Show each line of the rows below that contains the string "axis", copying each of those lines in full.

....

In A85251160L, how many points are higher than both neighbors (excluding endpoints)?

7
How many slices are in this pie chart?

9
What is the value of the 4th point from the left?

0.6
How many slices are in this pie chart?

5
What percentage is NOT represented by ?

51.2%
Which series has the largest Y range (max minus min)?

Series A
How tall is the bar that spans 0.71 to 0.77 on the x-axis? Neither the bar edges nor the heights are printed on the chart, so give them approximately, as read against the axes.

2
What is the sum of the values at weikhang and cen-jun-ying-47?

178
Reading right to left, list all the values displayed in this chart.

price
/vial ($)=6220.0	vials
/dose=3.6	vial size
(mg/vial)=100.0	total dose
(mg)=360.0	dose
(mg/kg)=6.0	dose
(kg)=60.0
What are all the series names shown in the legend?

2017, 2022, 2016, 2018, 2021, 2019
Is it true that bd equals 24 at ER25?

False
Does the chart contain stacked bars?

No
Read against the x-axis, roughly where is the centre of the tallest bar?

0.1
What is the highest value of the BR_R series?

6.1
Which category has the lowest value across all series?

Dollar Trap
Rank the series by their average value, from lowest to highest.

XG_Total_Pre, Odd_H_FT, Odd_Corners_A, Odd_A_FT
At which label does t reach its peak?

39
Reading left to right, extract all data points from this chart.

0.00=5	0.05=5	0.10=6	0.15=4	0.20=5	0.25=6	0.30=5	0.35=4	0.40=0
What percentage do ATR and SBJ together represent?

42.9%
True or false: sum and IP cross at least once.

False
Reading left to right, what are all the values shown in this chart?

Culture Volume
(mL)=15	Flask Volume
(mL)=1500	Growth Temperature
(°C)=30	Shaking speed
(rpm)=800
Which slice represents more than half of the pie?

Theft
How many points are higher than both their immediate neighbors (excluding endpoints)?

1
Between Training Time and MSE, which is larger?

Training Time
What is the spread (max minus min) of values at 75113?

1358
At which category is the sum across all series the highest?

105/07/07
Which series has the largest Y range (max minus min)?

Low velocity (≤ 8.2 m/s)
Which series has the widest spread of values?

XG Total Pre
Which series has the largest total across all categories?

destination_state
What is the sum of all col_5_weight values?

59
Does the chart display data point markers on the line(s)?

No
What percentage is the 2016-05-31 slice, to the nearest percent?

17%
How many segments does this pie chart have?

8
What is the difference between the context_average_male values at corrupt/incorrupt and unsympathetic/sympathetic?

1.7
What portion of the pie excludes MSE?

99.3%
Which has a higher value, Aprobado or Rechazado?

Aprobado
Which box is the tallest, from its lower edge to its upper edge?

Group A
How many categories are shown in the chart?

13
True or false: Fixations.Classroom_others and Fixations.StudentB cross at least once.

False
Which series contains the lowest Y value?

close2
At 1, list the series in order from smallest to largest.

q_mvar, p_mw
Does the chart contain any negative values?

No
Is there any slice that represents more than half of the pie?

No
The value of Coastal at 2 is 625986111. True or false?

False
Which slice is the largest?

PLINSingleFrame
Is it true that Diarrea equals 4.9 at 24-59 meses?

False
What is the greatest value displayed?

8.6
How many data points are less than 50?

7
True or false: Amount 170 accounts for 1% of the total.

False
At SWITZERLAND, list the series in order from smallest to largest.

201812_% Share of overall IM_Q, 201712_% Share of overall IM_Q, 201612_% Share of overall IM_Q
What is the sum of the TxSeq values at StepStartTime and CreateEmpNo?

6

....

## TASK RESULT
How tall is the bar that spans 0.71 to 0.77 on the x-axis? Neither the bar edges nor the heights are printed on the chart, so give them approximately, as read against the axes.
Read against the x-axis, roughly where is the centre of the tallest bar?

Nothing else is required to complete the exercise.